### TO DO
Leave out every line before the one that contains "the unit kernel". Please restate that line and the rest of the data word for word, through the end.

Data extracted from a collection
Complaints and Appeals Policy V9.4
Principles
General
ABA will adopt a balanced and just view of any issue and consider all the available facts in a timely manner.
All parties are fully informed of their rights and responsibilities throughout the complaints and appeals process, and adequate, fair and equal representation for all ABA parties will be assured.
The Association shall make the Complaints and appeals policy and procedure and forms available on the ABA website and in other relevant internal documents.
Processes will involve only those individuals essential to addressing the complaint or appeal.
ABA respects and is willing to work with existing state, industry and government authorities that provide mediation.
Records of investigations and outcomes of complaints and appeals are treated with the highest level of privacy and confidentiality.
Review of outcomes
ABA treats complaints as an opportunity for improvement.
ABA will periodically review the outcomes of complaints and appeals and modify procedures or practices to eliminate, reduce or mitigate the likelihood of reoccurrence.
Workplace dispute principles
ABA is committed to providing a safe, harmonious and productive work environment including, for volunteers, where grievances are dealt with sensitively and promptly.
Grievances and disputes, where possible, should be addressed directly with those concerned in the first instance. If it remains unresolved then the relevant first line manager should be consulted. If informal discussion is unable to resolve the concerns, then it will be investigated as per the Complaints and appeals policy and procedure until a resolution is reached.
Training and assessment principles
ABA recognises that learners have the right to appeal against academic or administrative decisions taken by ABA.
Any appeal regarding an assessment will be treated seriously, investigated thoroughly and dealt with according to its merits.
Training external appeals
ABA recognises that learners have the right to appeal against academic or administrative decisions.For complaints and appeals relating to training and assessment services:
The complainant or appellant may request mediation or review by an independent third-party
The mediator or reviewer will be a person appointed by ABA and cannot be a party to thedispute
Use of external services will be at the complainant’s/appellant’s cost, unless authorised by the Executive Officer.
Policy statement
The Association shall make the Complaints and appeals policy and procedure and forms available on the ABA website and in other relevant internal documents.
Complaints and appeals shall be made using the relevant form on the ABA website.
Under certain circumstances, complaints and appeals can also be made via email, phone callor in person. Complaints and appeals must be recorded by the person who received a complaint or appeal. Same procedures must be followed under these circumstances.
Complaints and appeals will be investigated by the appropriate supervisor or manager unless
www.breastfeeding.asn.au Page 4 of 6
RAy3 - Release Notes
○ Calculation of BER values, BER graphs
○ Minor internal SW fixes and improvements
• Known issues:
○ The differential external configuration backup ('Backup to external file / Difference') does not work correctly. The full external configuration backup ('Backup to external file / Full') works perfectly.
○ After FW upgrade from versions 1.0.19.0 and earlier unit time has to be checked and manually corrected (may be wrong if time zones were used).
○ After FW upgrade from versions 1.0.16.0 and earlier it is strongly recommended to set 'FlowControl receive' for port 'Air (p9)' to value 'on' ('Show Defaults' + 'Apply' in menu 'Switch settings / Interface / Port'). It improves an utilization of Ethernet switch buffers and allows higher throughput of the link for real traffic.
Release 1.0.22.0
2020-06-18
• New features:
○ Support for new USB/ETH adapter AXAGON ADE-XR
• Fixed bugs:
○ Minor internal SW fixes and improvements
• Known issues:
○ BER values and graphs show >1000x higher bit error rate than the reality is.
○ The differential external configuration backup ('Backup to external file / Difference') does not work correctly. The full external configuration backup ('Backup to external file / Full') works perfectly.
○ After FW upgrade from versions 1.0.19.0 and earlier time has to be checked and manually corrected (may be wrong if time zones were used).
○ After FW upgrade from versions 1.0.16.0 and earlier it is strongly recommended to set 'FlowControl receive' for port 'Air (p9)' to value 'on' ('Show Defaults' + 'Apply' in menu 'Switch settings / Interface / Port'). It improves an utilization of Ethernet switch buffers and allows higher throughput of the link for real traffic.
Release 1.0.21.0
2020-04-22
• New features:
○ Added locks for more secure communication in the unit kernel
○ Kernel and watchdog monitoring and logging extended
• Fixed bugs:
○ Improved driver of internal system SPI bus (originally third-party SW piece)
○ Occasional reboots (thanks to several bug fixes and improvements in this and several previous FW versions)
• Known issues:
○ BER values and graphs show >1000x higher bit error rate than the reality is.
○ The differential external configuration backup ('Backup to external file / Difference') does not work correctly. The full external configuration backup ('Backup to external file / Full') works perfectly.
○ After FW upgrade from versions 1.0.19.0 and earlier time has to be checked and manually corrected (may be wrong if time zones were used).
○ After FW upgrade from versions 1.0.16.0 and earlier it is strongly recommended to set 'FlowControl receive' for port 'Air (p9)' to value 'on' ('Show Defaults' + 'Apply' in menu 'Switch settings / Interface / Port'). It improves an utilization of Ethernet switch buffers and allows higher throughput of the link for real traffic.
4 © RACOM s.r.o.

### THE COMPLETED TASK
○ Added locks for more secure communication in the unit kernel
○ Kernel and watchdog monitoring and logging extended
• Fixed bugs:
○ Improved driver of internal system SPI bus (originally third-party SW piece)
○ Occasional reboots (thanks to several bug fixes and improvements in this and several previous FW versions)
• Known issues:
○ BER values and graphs show >1000x higher bit error rate than the reality is.
○ The differential external configuration backup ('Backup to external file / Difference') does not work correctly. The full external configuration backup ('Backup to external file / Full') works perfectly.
○ After FW upgrade from versions 1.0.19.0 and earlier time has to be checked and manually corrected (may be wrong if time zones were used).
○ After FW upgrade from versions 1.0.16.0 and earlier it is strongly recommended to set 'FlowControl receive' for port 'Air (p9)' to value 'on' ('Show Defaults' + 'Apply' in menu 'Switch settings / Interface / Port'). It improves an utilization of Ethernet switch buffers and allows higher throughput of the link for real traffic.
4 © RACOM s.r.o.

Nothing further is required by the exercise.